Top of Material provided

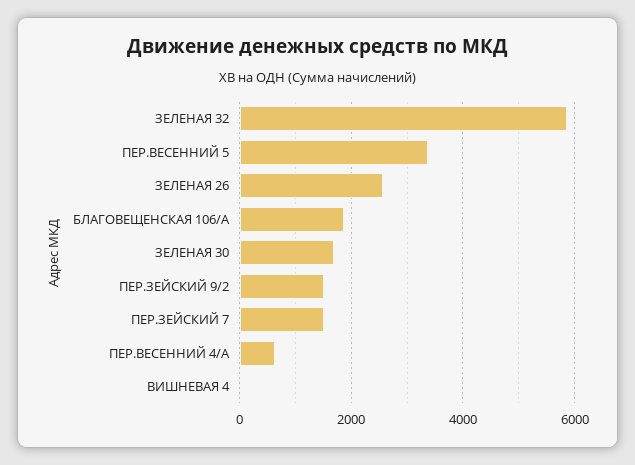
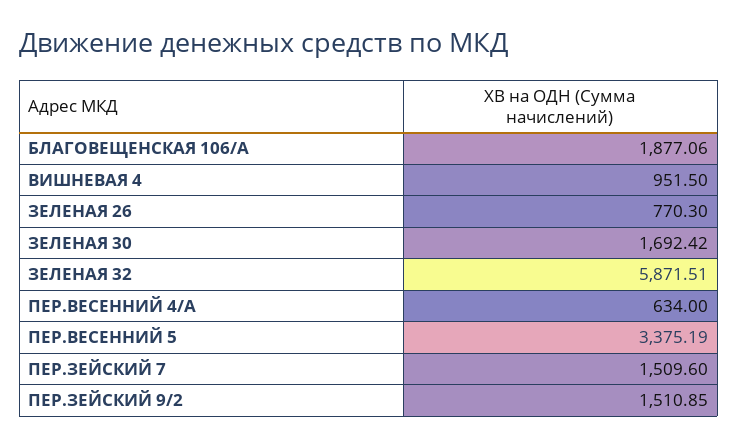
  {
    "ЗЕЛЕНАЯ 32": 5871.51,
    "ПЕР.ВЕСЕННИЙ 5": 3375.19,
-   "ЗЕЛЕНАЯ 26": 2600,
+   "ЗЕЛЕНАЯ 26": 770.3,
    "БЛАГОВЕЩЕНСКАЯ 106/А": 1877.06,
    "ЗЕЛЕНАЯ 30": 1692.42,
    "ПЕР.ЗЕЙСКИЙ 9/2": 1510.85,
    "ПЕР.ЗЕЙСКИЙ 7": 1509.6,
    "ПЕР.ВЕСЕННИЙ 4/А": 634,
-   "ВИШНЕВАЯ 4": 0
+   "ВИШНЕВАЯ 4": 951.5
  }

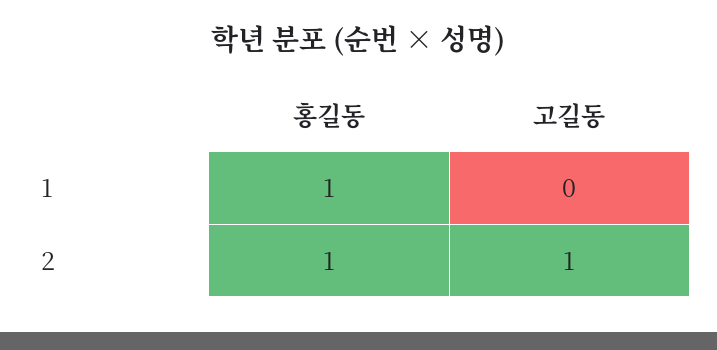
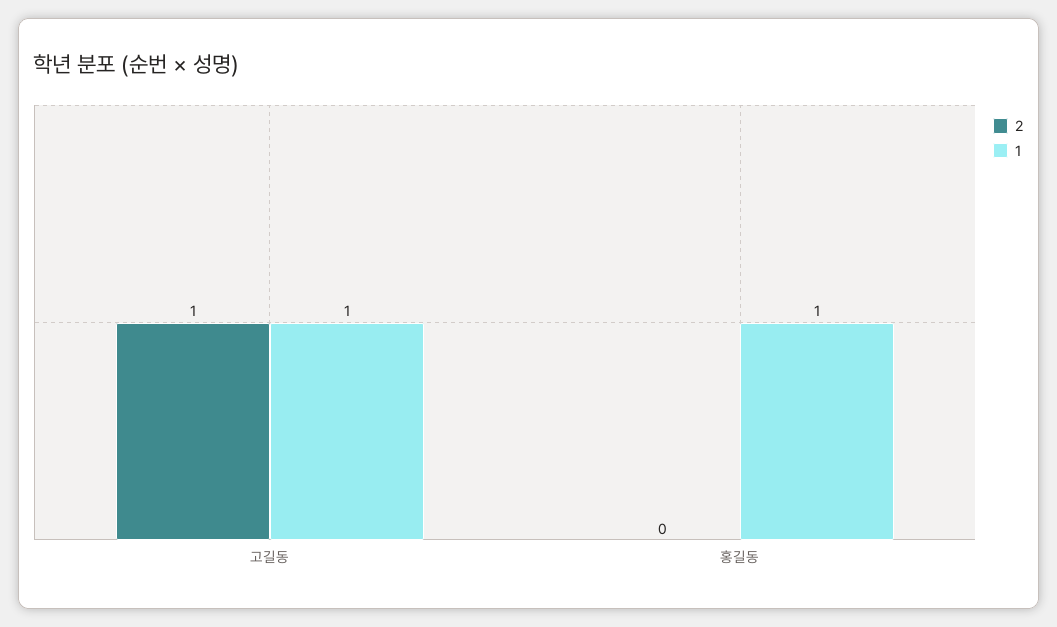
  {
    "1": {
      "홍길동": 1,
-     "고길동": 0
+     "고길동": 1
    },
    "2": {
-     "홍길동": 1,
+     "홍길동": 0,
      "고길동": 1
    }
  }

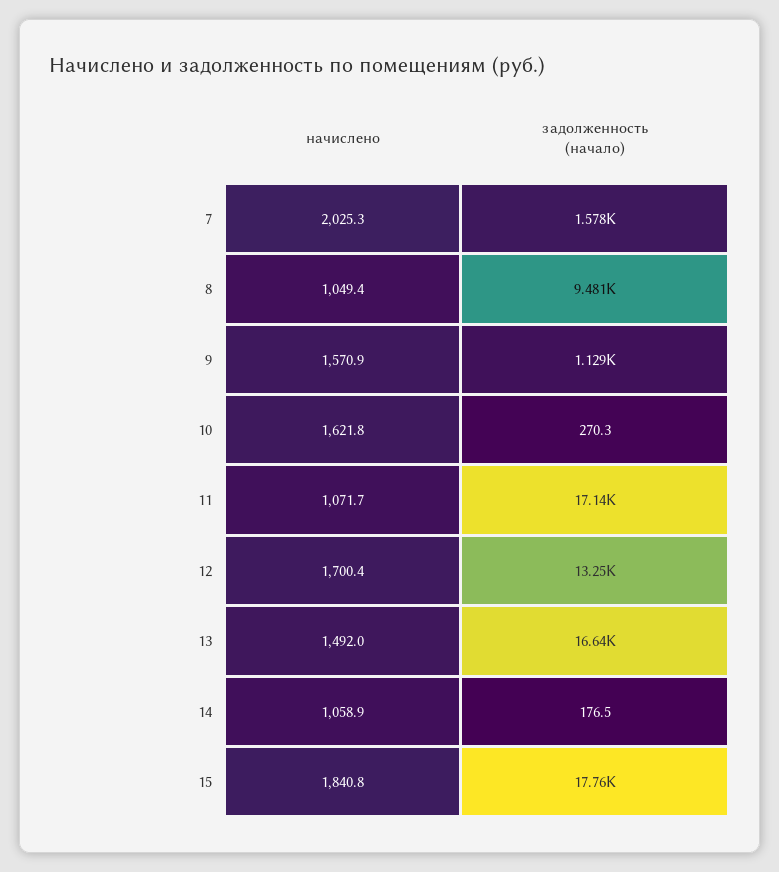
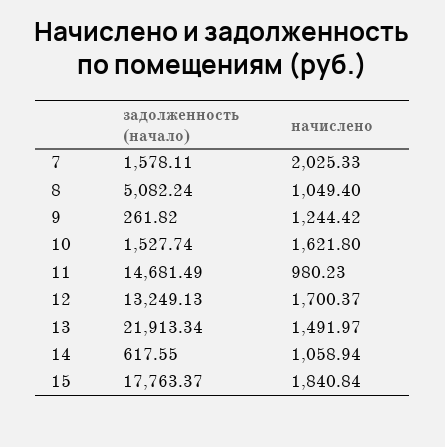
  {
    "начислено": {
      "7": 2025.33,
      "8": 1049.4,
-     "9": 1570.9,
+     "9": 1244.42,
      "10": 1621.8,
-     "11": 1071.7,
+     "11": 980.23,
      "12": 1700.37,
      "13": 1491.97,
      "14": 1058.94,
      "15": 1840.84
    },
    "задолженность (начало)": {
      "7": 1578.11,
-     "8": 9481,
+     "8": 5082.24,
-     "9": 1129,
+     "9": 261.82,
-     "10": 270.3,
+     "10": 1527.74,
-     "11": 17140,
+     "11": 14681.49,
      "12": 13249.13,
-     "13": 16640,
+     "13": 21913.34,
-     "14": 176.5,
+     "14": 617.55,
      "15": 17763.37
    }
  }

Bottom of Material provided

# Work to complete:
Copy every record above exactly as written, but leave out the pictures.

# Output for this task:
  {
    "ЗЕЛЕНАЯ 32": 5871.51,
    "ПЕР.ВЕСЕННИЙ 5": 3375.19,
-   "ЗЕЛЕНАЯ 26": 2600,
+   "ЗЕЛЕНАЯ 26": 770.3,
    "БЛАГОВЕЩЕНСКАЯ 106/А": 1877.06,
    "ЗЕЛЕНАЯ 30": 1692.42,
    "ПЕР.ЗЕЙСКИЙ 9/2": 1510.85,
    "ПЕР.ЗЕЙСКИЙ 7": 1509.6,
    "ПЕР.ВЕСЕННИЙ 4/А": 634,
-   "ВИШНЕВАЯ 4": 0
+   "ВИШНЕВАЯ 4": 951.5
  }

  {
    "1": {
      "홍길동": 1,
-     "고길동": 0
+     "고길동": 1
    },
    "2": {
-     "홍길동": 1,
+     "홍길동": 0,
      "고길동": 1
    }
  }

  {
    "начислено": {
      "7": 2025.33,
      "8": 1049.4,
-     "9": 1570.9,
+     "9": 1244.42,
      "10": 1621.8,
-     "11": 1071.7,
+     "11": 980.23,
      "12": 1700.37,
      "13": 1491.97,
      "14": 1058.94,
      "15": 1840.84
    },
    "задолженность (начало)": {
      "7": 1578.11,
-     "8": 9481,
+     "8": 5082.24,
-     "9": 1129,
+     "9": 261.82,
-     "10": 270.3,
+     "10": 1527.74,
-     "11": 17140,
+     "11": 14681.49,
      "12": 13249.13,
-     "13": 16640,
+     "13": 21913.34,
-     "14": 176.5,
+     "14": 617.55,
      "15": 17763.37
    }
  }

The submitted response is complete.